Jody's Notes
Over and over again, I'm drawn to the supernatural, I'm drawn to the theological. When I'm trying to write poetry, I mean. Because supernatural imagery--theological imagery--seems to provide a kind of drama, a kind of emotional punch, a kind of emotional seriousness (a kind of cosmic seriousness) that almost nothing else seems to have. Such imagery seems to have emotional importance built right into it.
(I wrote a poem about this once, commenting on something that the physicist Richard Feynman wrote. But I don't think I really got to the heart of the issue in that poem.)
There is something frightening about this fact about the imagination. Because it isn't just me--it isn't just an idiosyncracy of my imagination. (Surely the kind of junk everyone else is reading proves this.)
What's frightening is that something so intrinsically false, so evidently false, has such an unyielding grip on the imagination. On my imagination. And on your imagination too. Most of you. Even those of you who think otherwise. Because many of you who think you're untouched by this kind of thing still wallow in it when you dream.
But maybe there are some of you whose imaginations really are untouched by this sort of thing. I'd be really scared if I was one of you, if I was like that. Because of everyone else around you.
I republished this poem in my collection The Lust for Blueprints.

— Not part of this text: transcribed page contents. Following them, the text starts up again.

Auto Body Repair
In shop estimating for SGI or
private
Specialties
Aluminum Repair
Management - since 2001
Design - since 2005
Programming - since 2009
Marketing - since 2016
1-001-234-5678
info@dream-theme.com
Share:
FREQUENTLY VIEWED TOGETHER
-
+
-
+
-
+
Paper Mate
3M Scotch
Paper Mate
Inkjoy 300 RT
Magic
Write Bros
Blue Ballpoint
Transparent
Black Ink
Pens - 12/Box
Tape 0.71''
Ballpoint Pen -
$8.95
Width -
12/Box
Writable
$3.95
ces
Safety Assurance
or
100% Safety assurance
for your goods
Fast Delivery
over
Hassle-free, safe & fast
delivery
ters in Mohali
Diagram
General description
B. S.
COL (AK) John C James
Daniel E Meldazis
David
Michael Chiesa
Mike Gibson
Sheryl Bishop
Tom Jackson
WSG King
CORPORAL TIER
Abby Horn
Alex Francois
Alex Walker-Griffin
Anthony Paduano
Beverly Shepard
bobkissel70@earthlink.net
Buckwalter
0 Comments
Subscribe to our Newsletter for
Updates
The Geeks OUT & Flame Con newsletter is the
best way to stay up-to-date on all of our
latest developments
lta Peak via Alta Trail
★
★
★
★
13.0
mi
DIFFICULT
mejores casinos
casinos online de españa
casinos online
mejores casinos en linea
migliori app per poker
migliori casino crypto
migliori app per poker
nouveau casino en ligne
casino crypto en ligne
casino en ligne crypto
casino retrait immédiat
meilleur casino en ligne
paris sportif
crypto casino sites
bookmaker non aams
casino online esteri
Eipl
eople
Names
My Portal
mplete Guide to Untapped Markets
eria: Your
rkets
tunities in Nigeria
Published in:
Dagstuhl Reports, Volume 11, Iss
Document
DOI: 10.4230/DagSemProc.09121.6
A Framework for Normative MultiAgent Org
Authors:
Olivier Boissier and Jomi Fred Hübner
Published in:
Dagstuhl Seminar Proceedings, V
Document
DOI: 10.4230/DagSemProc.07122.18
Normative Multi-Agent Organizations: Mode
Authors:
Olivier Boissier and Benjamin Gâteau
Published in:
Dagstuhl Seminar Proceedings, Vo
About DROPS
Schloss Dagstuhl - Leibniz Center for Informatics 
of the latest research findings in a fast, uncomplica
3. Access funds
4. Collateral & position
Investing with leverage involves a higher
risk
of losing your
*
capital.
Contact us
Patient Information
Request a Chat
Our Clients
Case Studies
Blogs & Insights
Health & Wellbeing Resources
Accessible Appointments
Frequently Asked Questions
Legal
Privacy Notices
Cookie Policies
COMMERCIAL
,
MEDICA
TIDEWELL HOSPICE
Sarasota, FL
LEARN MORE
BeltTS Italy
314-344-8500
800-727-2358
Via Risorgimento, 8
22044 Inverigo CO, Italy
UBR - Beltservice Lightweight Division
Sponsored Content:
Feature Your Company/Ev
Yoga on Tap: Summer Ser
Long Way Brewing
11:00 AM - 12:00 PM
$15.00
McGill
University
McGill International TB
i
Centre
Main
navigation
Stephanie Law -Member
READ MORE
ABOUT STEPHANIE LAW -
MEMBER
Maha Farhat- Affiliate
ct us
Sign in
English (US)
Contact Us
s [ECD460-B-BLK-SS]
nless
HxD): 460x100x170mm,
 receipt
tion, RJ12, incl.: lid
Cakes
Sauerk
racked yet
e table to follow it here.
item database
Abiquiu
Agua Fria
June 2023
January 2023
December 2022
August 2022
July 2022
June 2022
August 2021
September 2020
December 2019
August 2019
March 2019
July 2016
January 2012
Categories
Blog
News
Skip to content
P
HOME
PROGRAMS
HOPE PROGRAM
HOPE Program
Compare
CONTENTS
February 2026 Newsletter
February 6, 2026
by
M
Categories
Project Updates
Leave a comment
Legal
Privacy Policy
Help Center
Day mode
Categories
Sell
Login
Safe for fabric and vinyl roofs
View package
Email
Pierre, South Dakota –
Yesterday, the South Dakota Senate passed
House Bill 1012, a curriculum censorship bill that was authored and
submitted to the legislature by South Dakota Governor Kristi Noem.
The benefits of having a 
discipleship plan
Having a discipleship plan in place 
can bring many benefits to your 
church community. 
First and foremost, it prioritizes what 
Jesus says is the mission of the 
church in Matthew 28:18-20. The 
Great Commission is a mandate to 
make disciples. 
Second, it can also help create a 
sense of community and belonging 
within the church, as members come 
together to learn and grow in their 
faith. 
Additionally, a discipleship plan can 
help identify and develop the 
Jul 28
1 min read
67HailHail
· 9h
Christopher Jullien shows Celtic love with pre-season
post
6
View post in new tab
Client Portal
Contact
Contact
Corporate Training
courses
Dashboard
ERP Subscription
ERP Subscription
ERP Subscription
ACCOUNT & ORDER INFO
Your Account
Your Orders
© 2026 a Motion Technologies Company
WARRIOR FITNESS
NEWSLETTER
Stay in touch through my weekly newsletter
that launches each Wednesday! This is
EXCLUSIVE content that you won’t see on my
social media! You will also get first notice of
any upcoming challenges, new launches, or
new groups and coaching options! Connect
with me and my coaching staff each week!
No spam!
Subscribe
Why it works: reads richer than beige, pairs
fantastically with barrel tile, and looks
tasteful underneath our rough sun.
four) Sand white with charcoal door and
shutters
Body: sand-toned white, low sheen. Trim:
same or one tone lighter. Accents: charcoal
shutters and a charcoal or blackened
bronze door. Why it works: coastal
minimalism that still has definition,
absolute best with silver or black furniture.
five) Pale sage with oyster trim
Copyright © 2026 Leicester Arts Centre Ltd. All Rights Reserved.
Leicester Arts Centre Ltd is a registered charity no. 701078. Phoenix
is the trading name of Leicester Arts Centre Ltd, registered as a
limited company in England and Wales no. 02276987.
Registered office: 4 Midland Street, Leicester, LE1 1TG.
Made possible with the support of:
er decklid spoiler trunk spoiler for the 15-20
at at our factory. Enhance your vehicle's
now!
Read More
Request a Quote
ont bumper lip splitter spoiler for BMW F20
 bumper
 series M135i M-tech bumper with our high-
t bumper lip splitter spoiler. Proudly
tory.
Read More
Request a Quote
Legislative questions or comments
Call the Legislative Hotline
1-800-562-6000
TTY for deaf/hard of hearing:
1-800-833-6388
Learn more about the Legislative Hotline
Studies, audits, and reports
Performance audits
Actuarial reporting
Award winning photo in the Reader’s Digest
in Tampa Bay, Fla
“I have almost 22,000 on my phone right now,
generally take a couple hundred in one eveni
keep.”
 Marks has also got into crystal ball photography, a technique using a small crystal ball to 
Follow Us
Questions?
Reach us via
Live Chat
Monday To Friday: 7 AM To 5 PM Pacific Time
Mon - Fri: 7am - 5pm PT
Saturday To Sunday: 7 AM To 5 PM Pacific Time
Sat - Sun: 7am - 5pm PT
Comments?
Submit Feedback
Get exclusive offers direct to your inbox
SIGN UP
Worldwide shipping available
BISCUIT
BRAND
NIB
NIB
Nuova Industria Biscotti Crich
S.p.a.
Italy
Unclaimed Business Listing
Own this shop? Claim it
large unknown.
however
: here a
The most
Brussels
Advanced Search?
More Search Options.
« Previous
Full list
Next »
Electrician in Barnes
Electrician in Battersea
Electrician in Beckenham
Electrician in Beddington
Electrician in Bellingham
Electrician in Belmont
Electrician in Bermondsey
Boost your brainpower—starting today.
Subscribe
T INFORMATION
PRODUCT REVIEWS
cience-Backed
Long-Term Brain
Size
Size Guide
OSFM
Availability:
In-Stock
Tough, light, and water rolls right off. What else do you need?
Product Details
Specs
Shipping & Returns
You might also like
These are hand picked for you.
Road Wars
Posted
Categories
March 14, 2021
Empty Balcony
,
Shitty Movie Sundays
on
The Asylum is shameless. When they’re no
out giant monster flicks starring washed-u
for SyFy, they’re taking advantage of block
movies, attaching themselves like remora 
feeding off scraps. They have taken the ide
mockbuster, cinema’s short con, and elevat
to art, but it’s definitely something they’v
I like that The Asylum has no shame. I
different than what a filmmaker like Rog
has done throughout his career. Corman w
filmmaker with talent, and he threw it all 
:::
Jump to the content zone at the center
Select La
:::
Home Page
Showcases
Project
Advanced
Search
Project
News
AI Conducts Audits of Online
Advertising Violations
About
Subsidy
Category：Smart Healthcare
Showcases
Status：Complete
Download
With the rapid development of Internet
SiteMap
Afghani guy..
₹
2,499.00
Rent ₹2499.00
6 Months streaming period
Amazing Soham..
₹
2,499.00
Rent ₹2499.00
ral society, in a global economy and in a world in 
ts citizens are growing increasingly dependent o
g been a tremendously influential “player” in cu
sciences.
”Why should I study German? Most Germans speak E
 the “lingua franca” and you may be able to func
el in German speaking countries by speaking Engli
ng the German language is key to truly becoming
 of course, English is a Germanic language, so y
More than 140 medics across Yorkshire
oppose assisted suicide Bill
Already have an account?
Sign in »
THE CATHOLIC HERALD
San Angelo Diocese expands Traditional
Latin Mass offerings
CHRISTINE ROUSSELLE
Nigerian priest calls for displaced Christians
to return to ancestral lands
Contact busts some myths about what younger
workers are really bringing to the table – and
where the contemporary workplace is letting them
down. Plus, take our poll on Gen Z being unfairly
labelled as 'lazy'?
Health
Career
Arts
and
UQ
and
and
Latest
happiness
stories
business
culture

Some gifts simply will not go away: instead,
like magic, they break sullenly in the fickle hand
(should it tire of them). They leave
splinters, pointy relics, in even the
shallowest of palms. You
know this now; for my touch has gotten
under your skin, and given birth.
Despite yourself, you nurse
our subcutaneous child each time
you bathe; you tickle the embryo god
each time you touch your breasts
(or let someone else rest a hand there). In return,
as intrusive as rain,
our godspring transforms each caress,
no matter how contemporary,
into my familiar ghost.
The god has tampered with me, too
(for you are not alone in this): I
am elusive now; neither in space
nor time, nor in the vanishingly thin squeak
of the telephone. No, I live now
(and it is a fine life, all things considered),
sandwiched between your skin,
and everyone else. I am
only tactile these days: available to you
at a touch, even if you shake hands
with a total stranger, and whisper to yourself
hopefully, “This, at least, is innocent.”